At least one of either the conntrack or tcp arguments.

OPTIONS

Options can be split into two calculation modes: connection tracking and TCP buffering.

CONNECTION TRACKING

    --conntrack-current             Uses current settings
    --conntrack-default             Uses kernel default settings
    --conntrack-max {integer}       Max number of sessions to track
    --conntrack-hashsize {integer}  Number of buckets

Note: max/hashsize start with the current values unless specifically overridden or the kernel defaults are requested.

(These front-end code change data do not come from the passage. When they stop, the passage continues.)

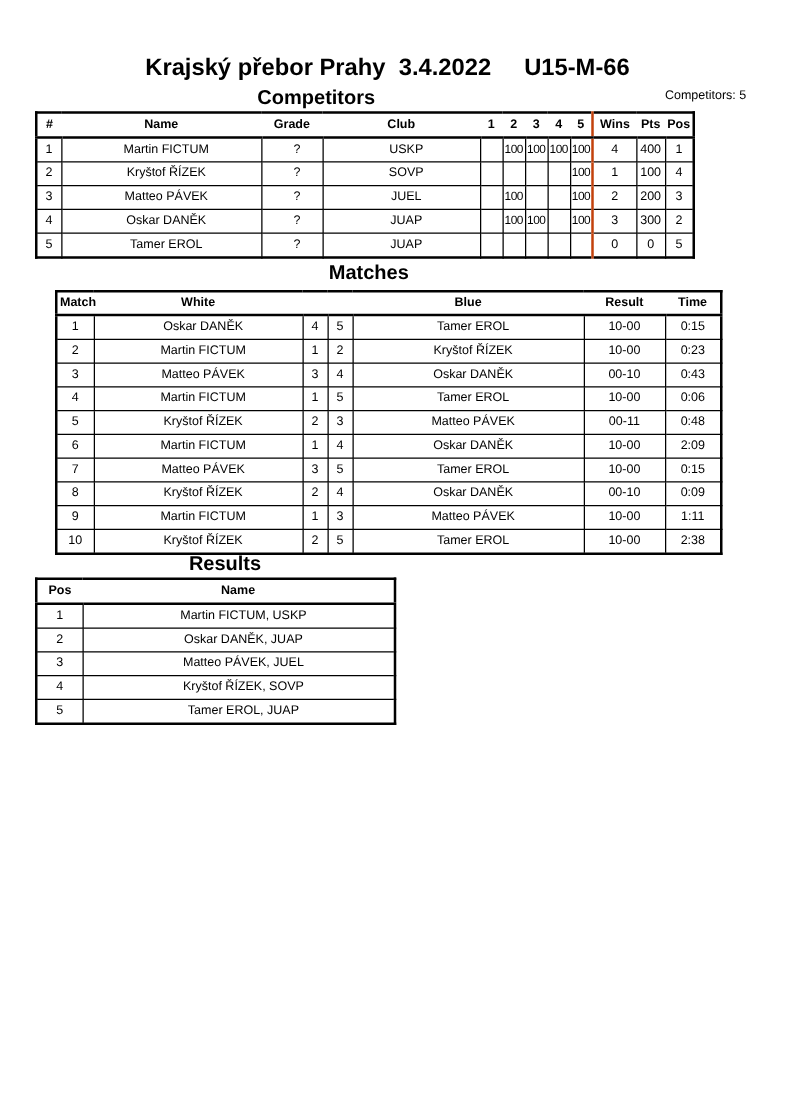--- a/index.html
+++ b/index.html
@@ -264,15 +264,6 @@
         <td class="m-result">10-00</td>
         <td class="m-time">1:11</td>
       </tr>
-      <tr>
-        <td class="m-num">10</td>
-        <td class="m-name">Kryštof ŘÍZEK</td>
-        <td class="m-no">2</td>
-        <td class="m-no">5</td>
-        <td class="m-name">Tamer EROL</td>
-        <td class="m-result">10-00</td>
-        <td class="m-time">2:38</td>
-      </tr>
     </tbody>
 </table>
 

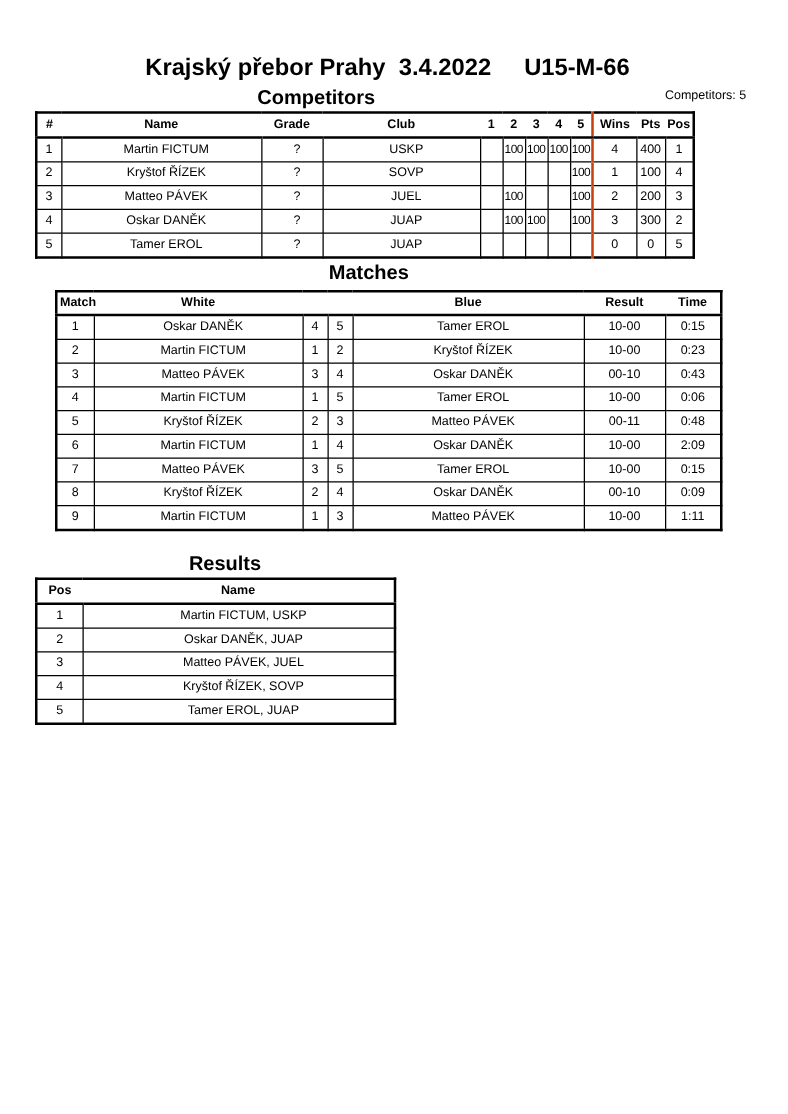--- a/index.html
+++ b/index.html
@@ -19,7 +19,7 @@
   #competitors-heading{top:70px;left:253px;}
   #competitors-count{top:71px;right:33px;font-size:10px;}
   #matches-heading{top:210px;left:295px;}
-  #results-heading{top:443px;left:180px;}
+  #results-heading{top:443px;left:156px;}
 
   table{border-collapse:collapse;table-layout:fixed;border:2px solid #000;background:#fff;}
   #competitors-table{top:89px;left:28px;width:526px;}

Arguments are processed in order, so if defaults are asked for after specifying any specific values it will be the defaults used.

TCP Buffering

    --tcp-current                   Uses current buffer settings
    --tcp-throughput {bps}          Max sustained throughput
    --tcp-latency {msec}            Latency expected for RTT
    --tcp-buffer {bytes}            Buffer size
    --tcp-connections {integer}     Number of concurrent sessions

Note: both buffer and throughput numbers can be specified with kb/mb/gb (or bps variants) suffixes.

Note: you can only calculate for either throughput (which will calculate the required buffer size) or buffer size (which will calculate attainable throughput).

Miscellanious

    -D  --debug                     Verbosity level (for debugging)
    -h  --help                      Display help text
    -V  --version                   Display version

DIAGNOSTICS

None.

EXIT STATUS

Returns a 1 if there are any errors either with the execution environment or requested devices. Returns a non-zero value if exiting by a signal. Otherwise, returns 0.